→ REQUIREMENT 1
Answer these questions from the passage on heart function in septic shock:
(a) In what year was profound but reversible myocardial depression in septic shock first described?
(b) About how often does reduced LV systolic function occur on day 3?
(c) What can high doses of any adrenergic drugs worsen?
→ REQUIREMENT 2
Return, word for word, the stretch of the passage on heart function in septic shock from "The ejection of" through "is poorly understood.".

── QUOTED PASSAGE ──

Profound but reversible myocardial depression in septic shock was first described in 1984 [6]. Administration of endotoxin to normal humans also resulted in impaired left ventricular (LV) function independent of changes in vascular resistance and ventricular volume [7]. Despite decades of research, the relevance of myocardial function changes in sepsis remains unclear. Reduced LV systolic function is common in septic shock patients without previous cardiac disease and the occurrence rate increases over time—ranging from ca. 40 % on day 1 up to ca. 60 % on day 3 [8]. A concomitant increase in end-diastolic volume may help to defend cardiac output and possibly improve prognosis [8, 9]. Diastolic dysfunction—present in up to half of the patients—is a major predictor of mortality in septic shock [10]. Right ventricular (RV) dysfunction is common in patients with septic shock, especially in the presence of concomitant acute lung injury and mechanical ventilation [8]. Increased pulmonary vascular resistance, myocardial depression, and increased afterload due to mechanical ventilation all contribute to RV dysfunction and failure, and volume loading may further worsen it. RV dysfunction causes pulse pressure variation. Using pulse pressure variation to guide fluid administration in this context leads to further detrimental volume loading [11]. RV dysfunction can also mask relevant LV dysfunction, and should be considered in the presence of apparently poorly filled or hyperkinetic LV; LV dysfunction may only become evident after improved RV function.

Cardiac output may thus be compromised because of reduced venous return and dysfunction of either of the ventricles. Evaluation of both RV and LV and their diastolic and systolic function using echocardiography, and monitoring cardiac output responses to treatment guide optimum therapy [12]. Inotropes help to improve systolic function of both ventricles, whereas high doses of any adrenergic drugs can worsen diastolic dysfunction. If relevant myocardial dysfunction is present, volume should be administered with special care—the transition from beneficial to harmful increase in preload can be very rapid.

The ejection of both ventricles is influenced by their respective afterloads and thus the elastic properties of the systemic or pulmonary arterial trees. Ventriculo-arterial decoupling is mismatch between ventricular contractility and the vascular elastance (Fig. 1b) and may lead to an inefficient use of the mechanical energy that is provided by the heart. Both ventricles may become decoupled from their vascular trees in sepsis [13, 14]. The clinical relevance of ventriculo-arterial decoupling in circulatory failure in sepsis is poorly understood.

───
── DATA UNDER STUDY ──

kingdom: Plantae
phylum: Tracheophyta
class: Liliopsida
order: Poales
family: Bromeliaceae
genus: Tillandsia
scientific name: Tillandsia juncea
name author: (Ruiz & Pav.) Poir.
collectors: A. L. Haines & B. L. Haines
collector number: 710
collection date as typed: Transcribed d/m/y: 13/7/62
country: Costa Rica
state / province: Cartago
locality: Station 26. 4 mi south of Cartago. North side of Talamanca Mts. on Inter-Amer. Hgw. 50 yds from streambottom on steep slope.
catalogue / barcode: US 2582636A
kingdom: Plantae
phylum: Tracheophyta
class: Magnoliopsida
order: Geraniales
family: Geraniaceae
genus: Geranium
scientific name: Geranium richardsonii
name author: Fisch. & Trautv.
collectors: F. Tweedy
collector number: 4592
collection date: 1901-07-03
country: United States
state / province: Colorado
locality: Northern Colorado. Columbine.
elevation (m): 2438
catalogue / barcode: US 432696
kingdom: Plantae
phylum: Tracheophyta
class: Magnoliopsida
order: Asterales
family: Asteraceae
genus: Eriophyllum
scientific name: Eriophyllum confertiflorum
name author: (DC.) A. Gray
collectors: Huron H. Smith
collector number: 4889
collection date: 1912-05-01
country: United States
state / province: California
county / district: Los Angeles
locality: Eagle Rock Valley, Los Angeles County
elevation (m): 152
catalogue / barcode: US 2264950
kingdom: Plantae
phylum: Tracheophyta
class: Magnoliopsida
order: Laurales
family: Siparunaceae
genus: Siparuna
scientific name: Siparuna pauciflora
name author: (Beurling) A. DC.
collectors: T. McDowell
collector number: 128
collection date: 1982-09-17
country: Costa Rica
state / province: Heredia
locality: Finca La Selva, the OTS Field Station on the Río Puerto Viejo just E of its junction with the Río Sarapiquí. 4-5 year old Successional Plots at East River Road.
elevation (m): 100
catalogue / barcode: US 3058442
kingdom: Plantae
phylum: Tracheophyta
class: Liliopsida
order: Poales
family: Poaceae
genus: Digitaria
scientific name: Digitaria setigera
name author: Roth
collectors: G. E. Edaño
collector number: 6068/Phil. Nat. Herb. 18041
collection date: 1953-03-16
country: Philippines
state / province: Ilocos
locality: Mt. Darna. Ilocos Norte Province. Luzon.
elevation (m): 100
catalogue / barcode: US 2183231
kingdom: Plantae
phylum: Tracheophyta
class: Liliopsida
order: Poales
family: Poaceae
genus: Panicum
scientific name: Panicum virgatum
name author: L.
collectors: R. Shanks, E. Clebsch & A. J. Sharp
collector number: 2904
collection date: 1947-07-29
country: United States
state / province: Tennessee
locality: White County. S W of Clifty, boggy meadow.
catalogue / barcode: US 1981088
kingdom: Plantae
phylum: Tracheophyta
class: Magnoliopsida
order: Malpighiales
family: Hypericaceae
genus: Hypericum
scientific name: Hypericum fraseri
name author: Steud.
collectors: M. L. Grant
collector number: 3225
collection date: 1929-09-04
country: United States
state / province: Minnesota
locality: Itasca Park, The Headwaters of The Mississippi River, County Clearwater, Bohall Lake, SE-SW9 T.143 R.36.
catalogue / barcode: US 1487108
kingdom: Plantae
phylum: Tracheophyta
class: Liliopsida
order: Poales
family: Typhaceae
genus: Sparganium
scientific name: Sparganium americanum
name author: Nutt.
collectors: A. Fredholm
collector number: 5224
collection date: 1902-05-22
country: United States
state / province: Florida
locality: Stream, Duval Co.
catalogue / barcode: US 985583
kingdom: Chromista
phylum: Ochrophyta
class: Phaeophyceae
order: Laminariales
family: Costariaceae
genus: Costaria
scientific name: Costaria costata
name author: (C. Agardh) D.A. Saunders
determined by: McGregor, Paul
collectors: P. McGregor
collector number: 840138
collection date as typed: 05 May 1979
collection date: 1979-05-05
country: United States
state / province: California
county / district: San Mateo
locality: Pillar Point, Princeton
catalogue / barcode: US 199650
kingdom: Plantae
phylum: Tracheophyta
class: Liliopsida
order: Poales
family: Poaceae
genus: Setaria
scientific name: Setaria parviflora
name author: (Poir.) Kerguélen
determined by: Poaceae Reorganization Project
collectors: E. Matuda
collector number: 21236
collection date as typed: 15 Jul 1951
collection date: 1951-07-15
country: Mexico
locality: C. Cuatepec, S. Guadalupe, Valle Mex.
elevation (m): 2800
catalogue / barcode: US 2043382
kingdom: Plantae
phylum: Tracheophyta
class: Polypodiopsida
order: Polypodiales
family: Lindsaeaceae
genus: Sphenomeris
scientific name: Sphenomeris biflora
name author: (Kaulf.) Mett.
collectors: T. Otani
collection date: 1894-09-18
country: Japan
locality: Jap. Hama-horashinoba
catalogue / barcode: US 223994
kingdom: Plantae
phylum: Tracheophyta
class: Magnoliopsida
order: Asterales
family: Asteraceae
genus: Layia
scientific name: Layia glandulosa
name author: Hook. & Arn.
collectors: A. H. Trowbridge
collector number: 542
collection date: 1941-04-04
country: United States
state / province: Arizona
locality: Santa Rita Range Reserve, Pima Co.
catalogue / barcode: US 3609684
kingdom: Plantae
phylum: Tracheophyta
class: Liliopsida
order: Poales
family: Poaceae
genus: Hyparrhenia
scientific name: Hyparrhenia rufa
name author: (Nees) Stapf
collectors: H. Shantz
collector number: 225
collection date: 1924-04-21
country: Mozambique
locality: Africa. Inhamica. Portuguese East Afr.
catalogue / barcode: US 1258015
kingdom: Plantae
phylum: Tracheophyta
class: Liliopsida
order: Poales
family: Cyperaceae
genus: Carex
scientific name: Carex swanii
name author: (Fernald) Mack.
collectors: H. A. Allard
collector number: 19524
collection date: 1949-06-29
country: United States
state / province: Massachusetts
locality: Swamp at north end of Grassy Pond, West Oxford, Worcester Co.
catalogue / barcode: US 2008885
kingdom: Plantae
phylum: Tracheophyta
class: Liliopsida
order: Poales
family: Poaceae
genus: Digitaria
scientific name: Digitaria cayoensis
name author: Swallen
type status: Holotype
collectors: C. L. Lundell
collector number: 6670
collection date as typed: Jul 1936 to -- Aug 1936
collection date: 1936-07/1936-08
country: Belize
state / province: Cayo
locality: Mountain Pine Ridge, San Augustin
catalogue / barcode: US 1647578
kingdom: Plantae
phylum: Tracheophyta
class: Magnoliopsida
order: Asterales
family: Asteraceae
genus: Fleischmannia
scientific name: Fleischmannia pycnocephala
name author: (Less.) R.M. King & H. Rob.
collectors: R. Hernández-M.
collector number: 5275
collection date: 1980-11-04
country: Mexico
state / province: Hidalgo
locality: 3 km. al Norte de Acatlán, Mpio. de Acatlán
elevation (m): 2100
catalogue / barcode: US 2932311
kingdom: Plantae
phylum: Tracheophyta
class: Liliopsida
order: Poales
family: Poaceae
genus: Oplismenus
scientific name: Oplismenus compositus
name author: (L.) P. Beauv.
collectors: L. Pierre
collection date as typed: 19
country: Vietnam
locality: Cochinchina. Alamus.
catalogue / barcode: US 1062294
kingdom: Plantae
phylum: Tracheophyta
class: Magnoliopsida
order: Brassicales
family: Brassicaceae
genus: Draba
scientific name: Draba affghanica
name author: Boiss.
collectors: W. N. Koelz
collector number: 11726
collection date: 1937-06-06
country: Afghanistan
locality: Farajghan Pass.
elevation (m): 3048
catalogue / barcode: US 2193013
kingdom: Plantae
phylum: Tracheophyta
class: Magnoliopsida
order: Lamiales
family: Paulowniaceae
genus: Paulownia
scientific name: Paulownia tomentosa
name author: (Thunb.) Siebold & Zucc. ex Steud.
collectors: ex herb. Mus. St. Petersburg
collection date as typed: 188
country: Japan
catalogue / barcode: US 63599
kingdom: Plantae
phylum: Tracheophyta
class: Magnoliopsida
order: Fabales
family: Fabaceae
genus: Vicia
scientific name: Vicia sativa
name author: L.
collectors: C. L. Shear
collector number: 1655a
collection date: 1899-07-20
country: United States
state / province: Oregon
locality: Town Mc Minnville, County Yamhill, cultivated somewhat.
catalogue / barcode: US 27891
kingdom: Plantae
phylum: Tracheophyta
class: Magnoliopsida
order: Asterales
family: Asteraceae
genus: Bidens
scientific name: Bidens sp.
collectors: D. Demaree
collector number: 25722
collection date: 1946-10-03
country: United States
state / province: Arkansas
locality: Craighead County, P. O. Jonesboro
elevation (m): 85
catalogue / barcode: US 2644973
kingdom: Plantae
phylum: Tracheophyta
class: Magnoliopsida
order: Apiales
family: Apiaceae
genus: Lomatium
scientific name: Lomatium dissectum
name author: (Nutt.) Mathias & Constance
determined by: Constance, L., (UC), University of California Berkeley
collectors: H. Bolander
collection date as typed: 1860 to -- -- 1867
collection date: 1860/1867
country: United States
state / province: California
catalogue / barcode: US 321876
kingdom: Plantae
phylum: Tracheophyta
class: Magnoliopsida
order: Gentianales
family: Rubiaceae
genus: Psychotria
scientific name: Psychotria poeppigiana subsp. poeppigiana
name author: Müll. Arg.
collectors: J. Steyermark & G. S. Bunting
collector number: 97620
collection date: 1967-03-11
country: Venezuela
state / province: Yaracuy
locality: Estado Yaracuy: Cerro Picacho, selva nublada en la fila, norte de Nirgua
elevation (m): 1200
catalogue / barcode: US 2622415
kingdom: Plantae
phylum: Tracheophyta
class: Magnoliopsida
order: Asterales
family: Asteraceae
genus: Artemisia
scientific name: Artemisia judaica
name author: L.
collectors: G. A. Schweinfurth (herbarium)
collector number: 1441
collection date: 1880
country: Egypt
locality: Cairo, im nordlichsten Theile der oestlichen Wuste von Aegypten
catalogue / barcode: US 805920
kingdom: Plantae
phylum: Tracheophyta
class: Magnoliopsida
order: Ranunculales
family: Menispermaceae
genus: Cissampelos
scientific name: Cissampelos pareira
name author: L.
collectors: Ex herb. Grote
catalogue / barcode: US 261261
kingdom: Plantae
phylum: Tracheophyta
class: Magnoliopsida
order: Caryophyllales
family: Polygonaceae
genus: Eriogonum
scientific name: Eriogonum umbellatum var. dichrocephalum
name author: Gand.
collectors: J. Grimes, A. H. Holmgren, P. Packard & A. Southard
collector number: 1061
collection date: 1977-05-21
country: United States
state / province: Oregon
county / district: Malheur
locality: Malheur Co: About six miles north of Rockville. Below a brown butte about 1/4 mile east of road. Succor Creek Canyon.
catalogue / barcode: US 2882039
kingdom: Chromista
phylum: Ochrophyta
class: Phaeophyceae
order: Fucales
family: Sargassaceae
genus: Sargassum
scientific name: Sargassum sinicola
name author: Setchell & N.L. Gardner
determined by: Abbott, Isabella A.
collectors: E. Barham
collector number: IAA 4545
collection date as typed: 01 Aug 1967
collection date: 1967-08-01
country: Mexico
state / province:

───

→ TASK ANSWER 1
(a) 1984
(b) About 60 %
(c) Diastolic dysfunction

→ TASK ANSWER 2
The ejection of both ventricles is influenced by their respective afterloads and thus the elastic properties of the systemic or pulmonary arterial trees. Ventriculo-arterial decoupling is mismatch between ventricular contractility and the vascular elastance (Fig. 1b) and may lead to an inefficient use of the mechanical energy that is provided by the heart. Both ventricles may become decoupled from their vascular trees in sepsis [13, 14]. The clinical relevance of ventriculo-arterial decoupling in circulatory failure in sepsis is poorly understood.